As I was a tall but amiable child I was more often than not a target. It took years for me to discover the best remedy wasn't actually to turn the other cheek!! You are not alone with those feelings, I am sure there are many of us with similar experiences. I shouldn't regret his passing, Goodgulf. Live by the sword die by the sword as they say.

bendover
Male Author

USA
Posts: 1697
#9 | Posted: 16 Apr 2013 16:46
It's very hard to grasp feelings outright when a person dies who was hated in school or anywhere else for that matter. I've heard people say "Ah, it couldn't have happened to a nicer person!" (Of course they were being facetious). A few probably said this about this guy, too. These types of people eventually hang themselves with their own rope. It's probably most odd for you because you were probably both the same, or very close to the same age.

Paying respects to someone like that after death is a matter of opinion. Send a card to the family if you decide to do something and leave it at that.

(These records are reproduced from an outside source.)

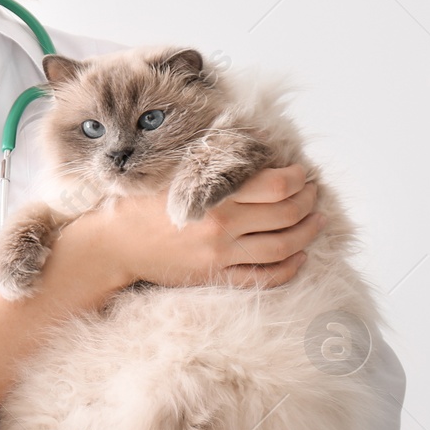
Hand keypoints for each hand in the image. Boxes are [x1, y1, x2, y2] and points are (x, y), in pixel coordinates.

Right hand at [88, 164, 324, 290]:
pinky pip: (264, 277)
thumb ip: (211, 165)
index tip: (302, 173)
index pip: (277, 186)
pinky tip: (299, 256)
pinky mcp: (215, 276)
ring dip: (307, 232)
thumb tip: (254, 152)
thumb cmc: (140, 203)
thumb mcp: (173, 174)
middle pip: (286, 214)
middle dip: (308, 201)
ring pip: (283, 246)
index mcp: (213, 197)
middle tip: (314, 192)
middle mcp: (221, 227)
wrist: (113, 244)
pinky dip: (289, 267)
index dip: (298, 178)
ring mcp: (220, 256)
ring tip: (317, 220)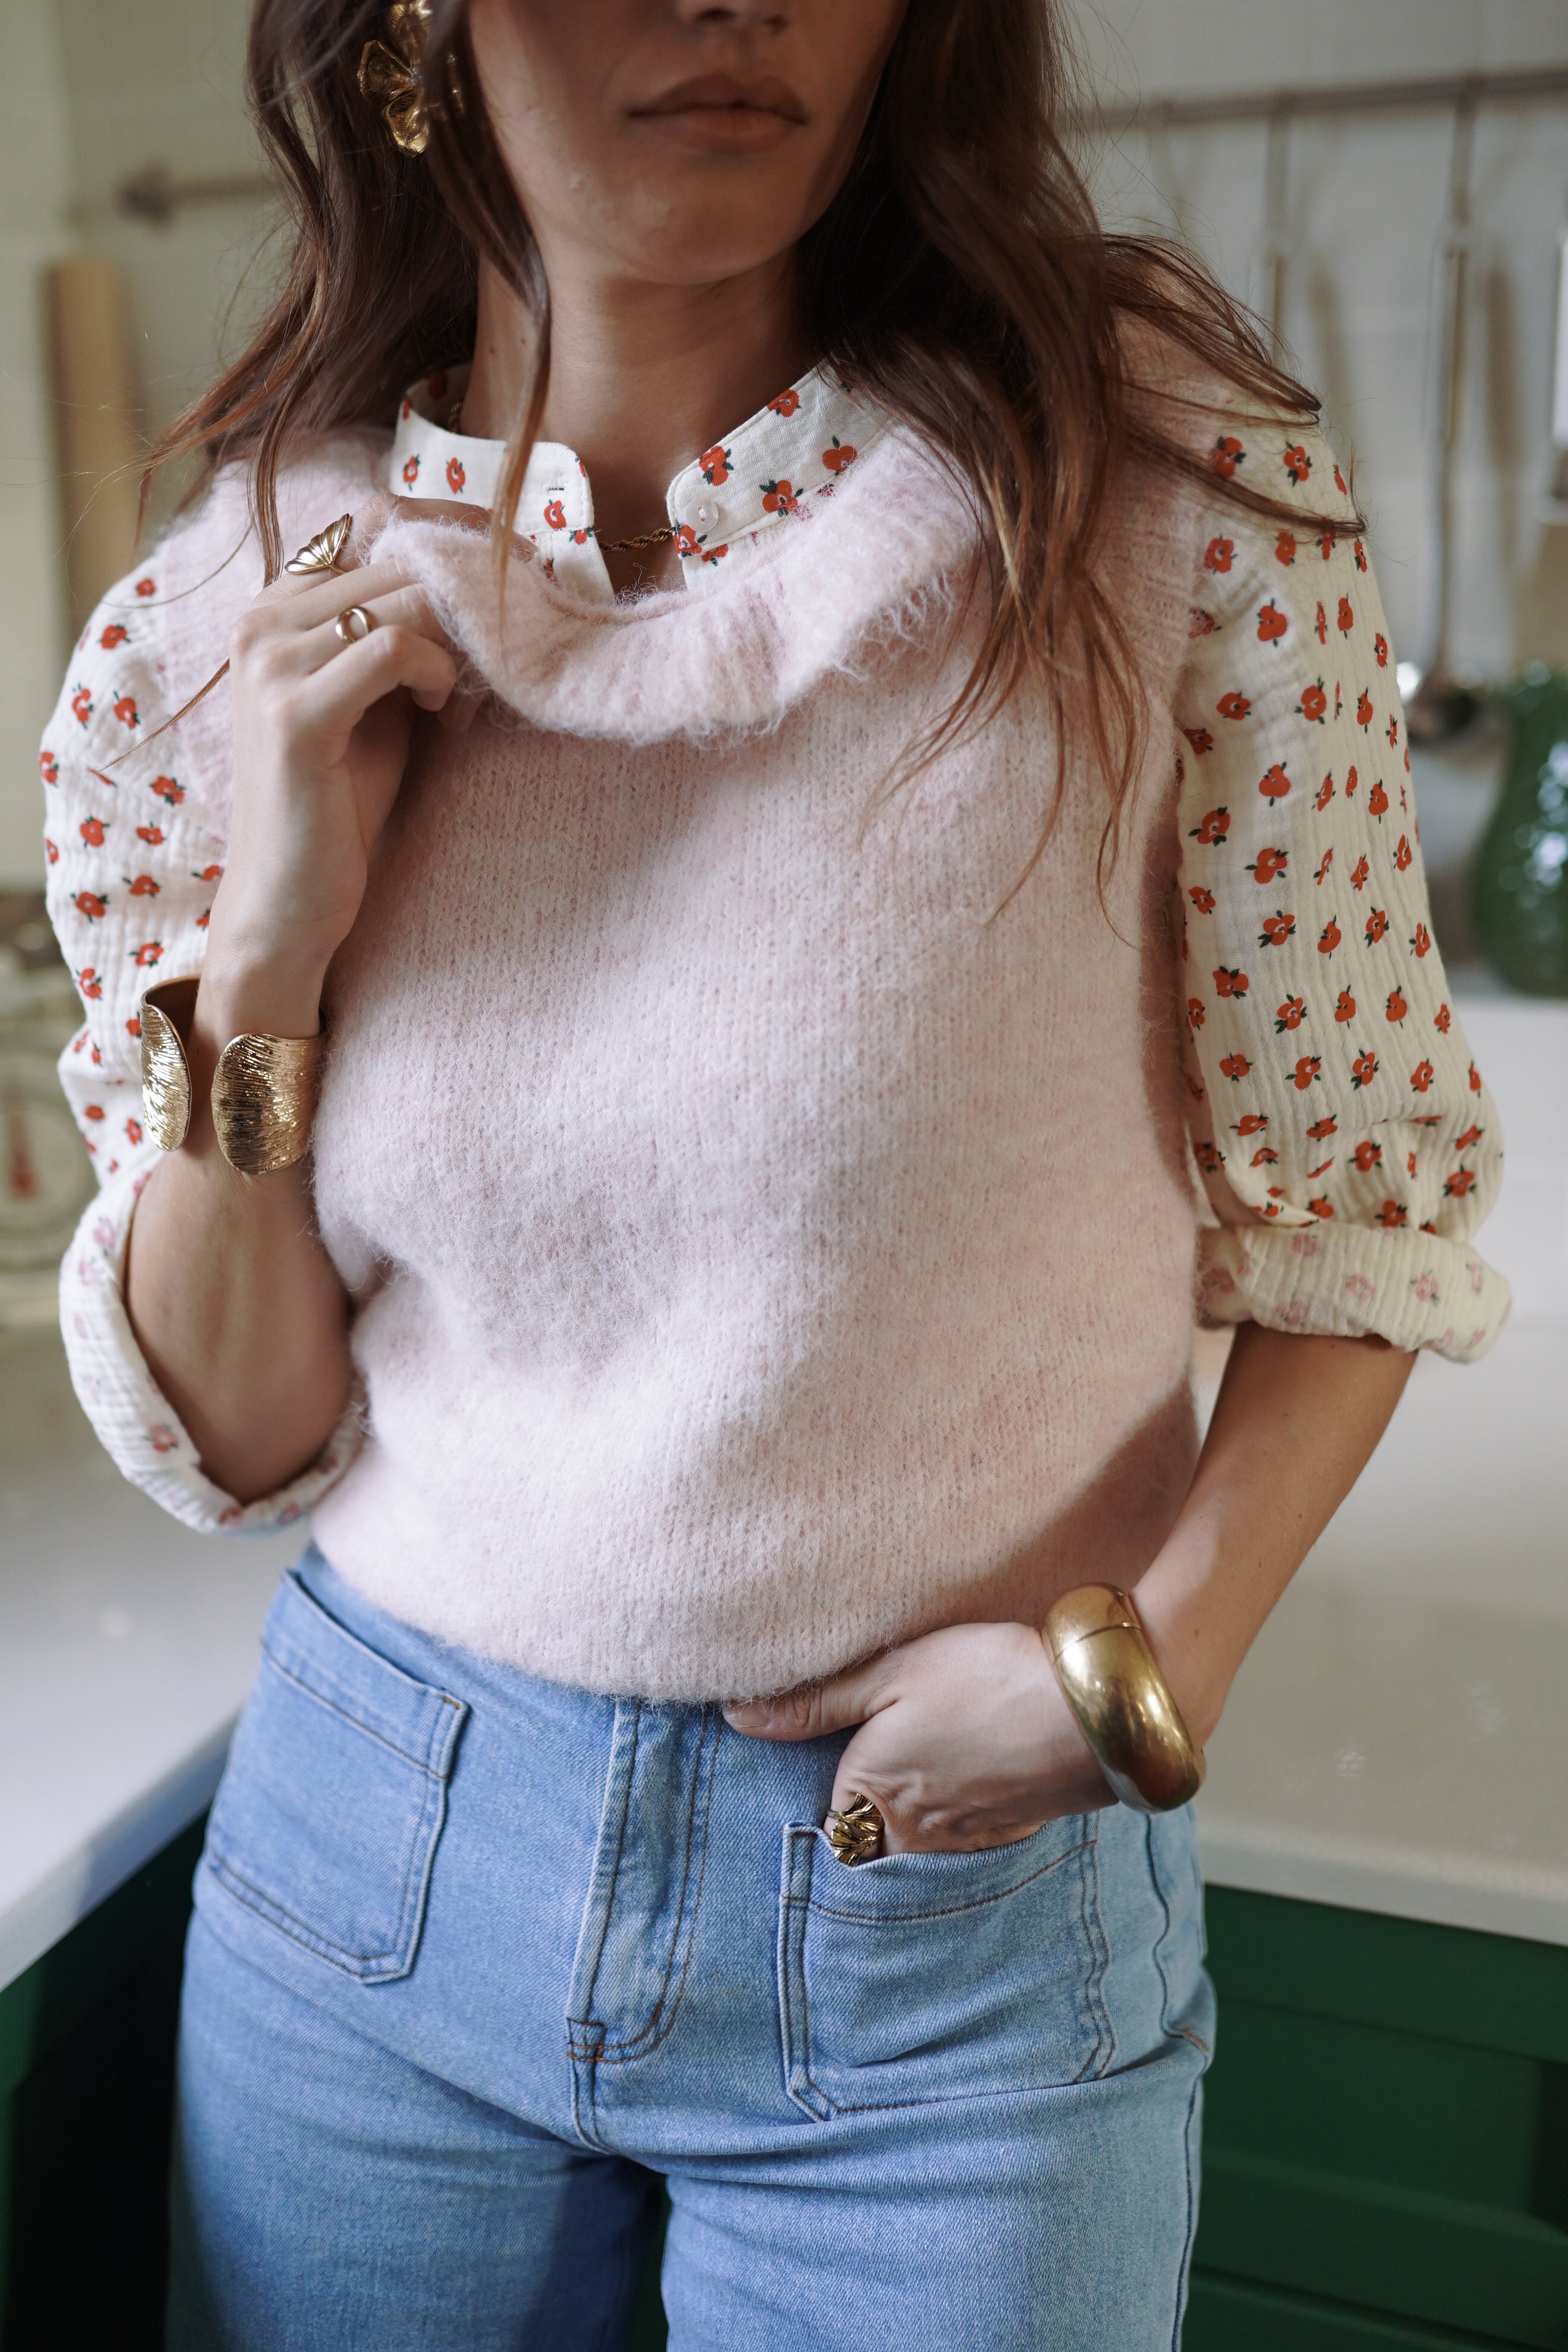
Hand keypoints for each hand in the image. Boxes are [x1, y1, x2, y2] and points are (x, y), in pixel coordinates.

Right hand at [202, 493, 483, 1031]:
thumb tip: (478, 582)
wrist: (289, 899)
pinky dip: (436, 674)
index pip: (373, 527)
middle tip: (493, 662)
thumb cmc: (341, 803)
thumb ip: (402, 637)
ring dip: (456, 645)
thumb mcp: (376, 701)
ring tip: (455, 702)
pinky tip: (440, 715)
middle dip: (464, 605)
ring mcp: (269, 664)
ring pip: (404, 598)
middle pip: (397, 558)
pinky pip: (393, 649)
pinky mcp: (294, 714)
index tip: (502, 592)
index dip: (448, 549)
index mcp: (273, 609)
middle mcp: (260, 623)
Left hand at [724, 1621, 1113, 1853]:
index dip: (832, 1779)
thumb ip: (814, 1702)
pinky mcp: (1016, 1831)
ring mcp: (969, 1840)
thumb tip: (737, 1717)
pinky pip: (972, 1832)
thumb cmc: (981, 1679)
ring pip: (923, 1838)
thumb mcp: (888, 1673)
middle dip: (874, 1809)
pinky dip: (969, 1805)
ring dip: (922, 1807)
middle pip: (875, 1838)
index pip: (829, 1816)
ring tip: (937, 1756)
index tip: (840, 1747)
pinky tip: (982, 1766)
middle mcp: (915, 1836)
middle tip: (892, 1753)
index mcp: (872, 1797)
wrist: (1090, 1710)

I stand by your decision as it is, Goodfulf.

Bogiephil1
Male Author

USA
Posts: 631
#10 | Posted: 16 Apr 2013 17:08
Sounds like you did the right thing. It's not worth it to cause a ruckus at a memorial service or some such even if the guy WAS an asshole. His family and loved ones probably know it as well as everybody else but don't need to be reminded of it at their time of loss. It's truly one of those occasions where, if you can't say something nice, don't say anything at all (except, possibly, "Sorry for your loss").

"Not speaking ill of the dead" is a good idea in general, at least in public, but it certainly doesn't mean you have to pretend to have liked the guy or even cared about him. If you thought he was a bully and an asshole, say so and leave it at that.